Allograft liver. Left, Biopsy specimen obtained on day 11 after transplantation reveals a cholangitis and pericholangitis. Neutrophils are present in and around a bile duct (B). Right, Allograft liver biopsy specimen obtained at 6 months. The liver has canalicular cholestasis, bile ductular proliferation, and a generalized fine sinusoidal fibrosis (S) believed to be most consistent with prolonged hyperalimentation effect (hematoxylineosin, ×200).

Fig 10

Barium meal–day 109. Note the feathery normal appearance of the small intestine mucosa.

Fig 11

Gastrointestinal tract.
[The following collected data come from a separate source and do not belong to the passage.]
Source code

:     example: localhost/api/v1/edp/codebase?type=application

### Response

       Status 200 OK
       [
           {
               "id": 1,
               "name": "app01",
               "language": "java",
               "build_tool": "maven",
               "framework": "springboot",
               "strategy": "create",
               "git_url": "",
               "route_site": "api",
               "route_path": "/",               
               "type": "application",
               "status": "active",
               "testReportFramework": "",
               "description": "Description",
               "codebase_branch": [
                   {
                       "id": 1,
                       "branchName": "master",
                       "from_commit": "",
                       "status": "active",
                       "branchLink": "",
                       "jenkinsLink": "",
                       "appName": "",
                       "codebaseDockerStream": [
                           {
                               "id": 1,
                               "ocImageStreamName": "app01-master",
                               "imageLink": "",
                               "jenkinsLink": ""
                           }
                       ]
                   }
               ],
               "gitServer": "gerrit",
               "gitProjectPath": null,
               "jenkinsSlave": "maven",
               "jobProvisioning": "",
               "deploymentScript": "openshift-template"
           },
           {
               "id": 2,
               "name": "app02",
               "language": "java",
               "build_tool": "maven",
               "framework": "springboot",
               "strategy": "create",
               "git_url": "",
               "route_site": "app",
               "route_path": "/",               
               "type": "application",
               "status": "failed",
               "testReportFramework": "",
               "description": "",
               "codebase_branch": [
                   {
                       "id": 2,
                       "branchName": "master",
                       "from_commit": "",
Top left, Colonic biopsy specimen from the donor colon proximal to the colostomy, taken 1 week before death (6 months after transplant). The glands extend to the muscularis mucosae, a normal finding, and there is neither cellular infiltration nor epithelial damage. Lymphoid tissue is sparse (hematoxylin-eosin, ×280). Top right, Donor stomach at autopsy. The mucosa has mild atrophy and some fibrosis of the lamina propria (hematoxylin-eosin, ×180). Bottom left, Donor ileum at autopsy. In places, the villous architecture reveals hyperplasia rather than atrophy. The surface epithelium is intact, the lamina propria somewhat fibrotic, but there is no cellular infiltrate (hematoxylin-eosin, ×150) Bottom right, Donor pancreas at autopsy. There are foci of cystic ductular proliferation in the head of the pancreas. For the most part, islets are abundant (arrows) and there is little atrophy, interstital fibrosis or cellular infiltrate (hematoxylin-eosin, ×180).